** Opening Reading text block **

00:47:45.360My guess is that people like Balaji, you know, doing the job of a patriot and a citizen, just jumping in to do what he can do, same as I am right now.
00:47:57.700He's jumping in and saying, did you know about this?
00:48:00.360By now, people in the government do know about it because he's widely followed.
00:48:05.400And now a new piece of information is available for a potential solution.
00:48:09.580So when you say, did the president do a good or bad job?
00:48:13.560I think you have to adjust that for the fact that it's 2020 and we don't need the president to tell us everything to do for a global threat that's this well-known.
00:48:31.320We don't need the president to tell us.
00:48:34.280Speaking of that, I like to tell you every day those things you can do to keep yourself healthier, keep your immune system high.
00:48:41.660This is especially important to me because I'm, like I said, I'm in the kill zone because I'm at that age where the virus will kill me, especially because I have the asthma background.
00:48:51.000And so I'm keeping myself healthy and looking for tips on how to do that.
00:48:56.200And, of course, you all know about the sanitizing and the hand washing and the – and I've added to that you should do some moderate exercise, get some sun every day, get some vitamin D.
00:49:07.120These things are all implicated in helping your immune system.
00:49:10.520But there was another study that was sent around today, and since this is a weekend especially, I'm going to try to say this in the most G-rated way I can.
00:49:37.140Apparently, if you're an adult who is enjoying, let's say, time with yourself, let's say your partner is unavailable for whatever reason, and you're enjoying time with yourself, if you know what I mean.
00:50:02.680And apparently, science is pretty clear that that improves your cortisol situation, which reduces your stress and improves your immune response.
00:50:13.580So it turns out that one of the best things you can do to protect yourself and, dare I say, the country, if not the world, because you're a patriot, you want to protect the country too.
00:50:51.420So, Elon Musk makes a little news on the coronavirus.
00:50:54.780And he says in a tweet, I think this was yesterday-ish, he said, coronavirus panic is dumb, which, of course, caused everybody to say, Elon Musk is very smart.
00:51:10.000Why is he saying the coronavirus panic is dumb?
00:51:14.460He's not saying the virus is a hoax or anything like that.
00:51:17.120He's just saying the panic part is dumb.
00:51:19.780Now, of course, he was asked to clarify what that means.

** Closing Reading text block **
** Opening Provided material block **

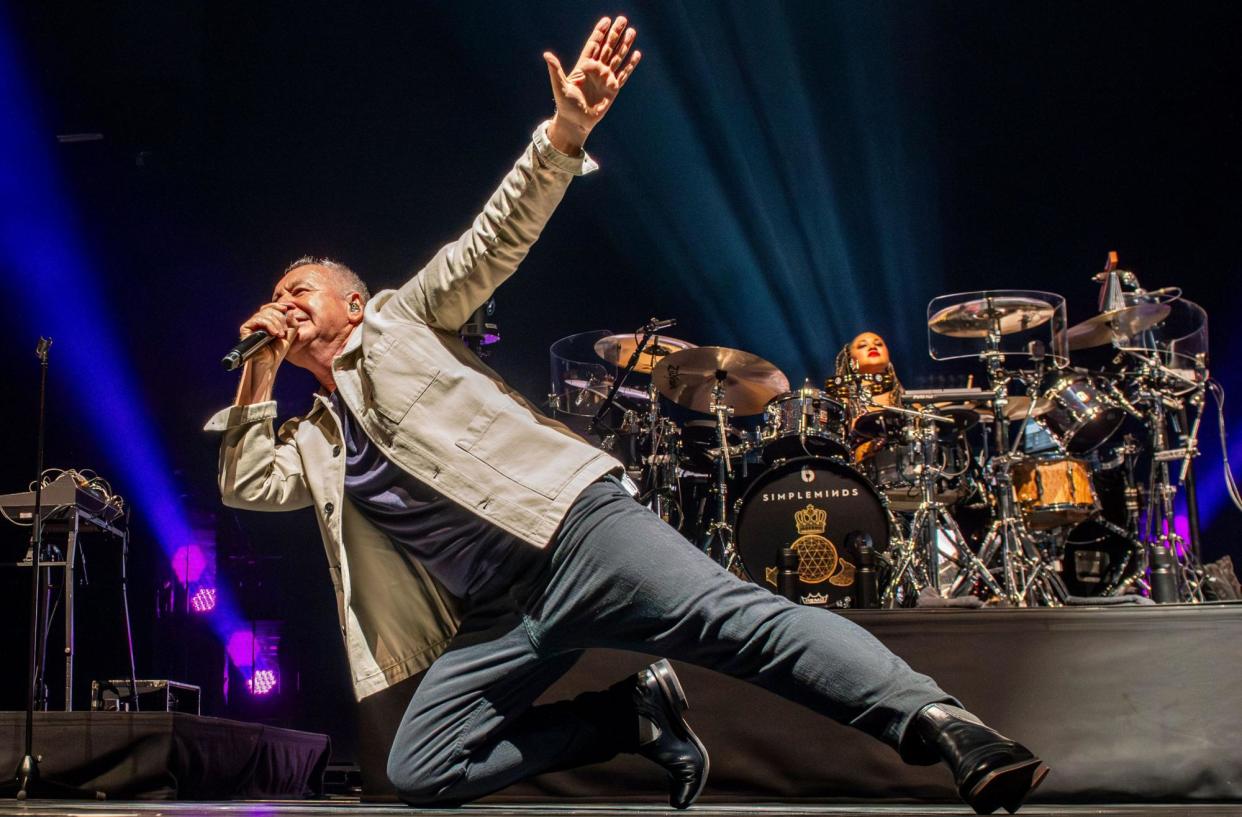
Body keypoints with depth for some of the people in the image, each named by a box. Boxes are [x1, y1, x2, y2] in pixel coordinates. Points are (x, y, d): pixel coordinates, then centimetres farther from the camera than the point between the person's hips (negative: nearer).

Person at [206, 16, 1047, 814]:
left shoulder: (400, 318, 14)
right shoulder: (314, 441, 29)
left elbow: (495, 241, 2)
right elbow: (247, 483, 16)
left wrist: (565, 133, -13)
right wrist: (259, 376, 11)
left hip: (568, 521, -7)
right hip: (495, 619, 7)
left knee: (739, 616, -26)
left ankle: (939, 724, -34)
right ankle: (639, 713, -1)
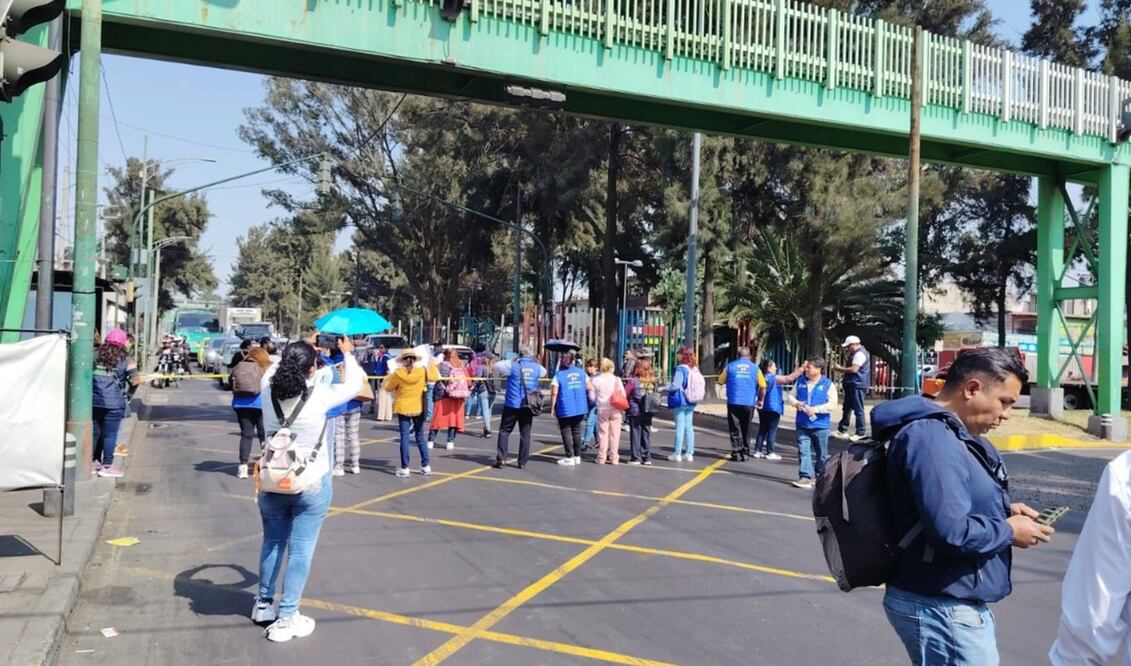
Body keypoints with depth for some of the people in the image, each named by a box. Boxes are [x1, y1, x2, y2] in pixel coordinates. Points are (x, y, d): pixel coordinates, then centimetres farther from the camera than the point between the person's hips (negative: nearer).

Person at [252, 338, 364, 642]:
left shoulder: (268, 390, -8)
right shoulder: (320, 395, -18)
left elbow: (274, 367, 16)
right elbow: (354, 384, 1)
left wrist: (306, 348, 27)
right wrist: (348, 354, 17)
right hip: (312, 484, -4)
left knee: (272, 542, 21)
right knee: (300, 550, 3)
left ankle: (263, 603, 36)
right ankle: (286, 619, 8)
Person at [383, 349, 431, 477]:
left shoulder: (398, 373, -13)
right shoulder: (423, 372, -10)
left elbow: (388, 387, -1)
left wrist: (390, 375, 14)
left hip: (403, 409, -2)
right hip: (418, 408, 2)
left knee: (404, 437, 2)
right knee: (420, 436, 13)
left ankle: (404, 468, 0)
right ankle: (426, 465, 12)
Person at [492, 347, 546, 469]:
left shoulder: (513, 366, -6)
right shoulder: (537, 368, 4)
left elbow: (497, 366, 6)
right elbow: (544, 372, 26)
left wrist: (512, 361, 14)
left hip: (512, 405, -3)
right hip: (528, 406, 3)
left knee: (504, 431, 6)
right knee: (525, 434, 8)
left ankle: (501, 458, -3)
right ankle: (522, 462, 9)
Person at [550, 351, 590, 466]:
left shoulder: (559, 375, -7)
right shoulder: (581, 372, 5)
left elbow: (554, 393, -13)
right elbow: (589, 388, 8)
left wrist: (552, 407, -5)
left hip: (565, 409, -4)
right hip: (580, 408, 4)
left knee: (566, 432, 3)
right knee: (577, 431, 14)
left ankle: (569, 457, 1)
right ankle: (577, 456, 18)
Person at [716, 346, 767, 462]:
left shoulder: (730, 366, 2)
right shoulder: (755, 368, 4)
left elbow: (720, 382, 8)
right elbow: (763, 387, 1)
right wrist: (760, 400, 15)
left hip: (734, 402, -1)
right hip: (749, 403, 1)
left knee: (735, 429, 3)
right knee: (746, 430, 13)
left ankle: (736, 453, -3)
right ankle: (745, 453, 14)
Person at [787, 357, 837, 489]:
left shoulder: (828, 384, -6)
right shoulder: (801, 382, 6)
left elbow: (832, 404, -10)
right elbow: (791, 395, 15)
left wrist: (816, 409, -20)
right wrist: (795, 402, -7)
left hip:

** Closing Provided material block **

**Work task:**
Carry on the coronavirus commentary transcript above from its last line, about Elon Musk being asked to clarify his tweet.

**Answer space:**
00:53:47.720He says, because there are so few test kits, true enough, those who die with respiratory symptoms are tested, but those with minor symptoms are not.
00:53:59.780And then he says the prevalence of the coronavirus and other colds in general is high.
00:54:03.860So his point is that if, if I could sort of summarize it my own way, that this virus won't be that different from other viruses.
00:54:48.380Now, for Elon Musk's comments to be accepted as the reasonable view, it would also be true that cruise ships would not be experiencing unusual levels of death.
00:57:42.860But as soon as I asked that question, people couldn't understand that you can't look at this one ship and say they're old, and it doesn't mean anything, unless it's a common experience with the other ships.
00:58:01.360Somebody else said, and this was a good comment, they pointed out, what about Italy?
00:58:06.860Because the death rate in Italy seems through the roof, but they also have old people in Italy.
00:58:13.020And I've heard that their ventilation isn't so good, and closed spaces, and there's a lot of touching, and maybe their health care system isn't as good, etc.
00:58:23.040So you can't really tell too much from Italy, but these are the right questions.
00:58:26.780But I think the cruise ship deaths and the nursing home deaths, if you have a nursing home in which several people die from the same virus, that only is meaningful if you've looked at all the other nursing homes who have had viruses.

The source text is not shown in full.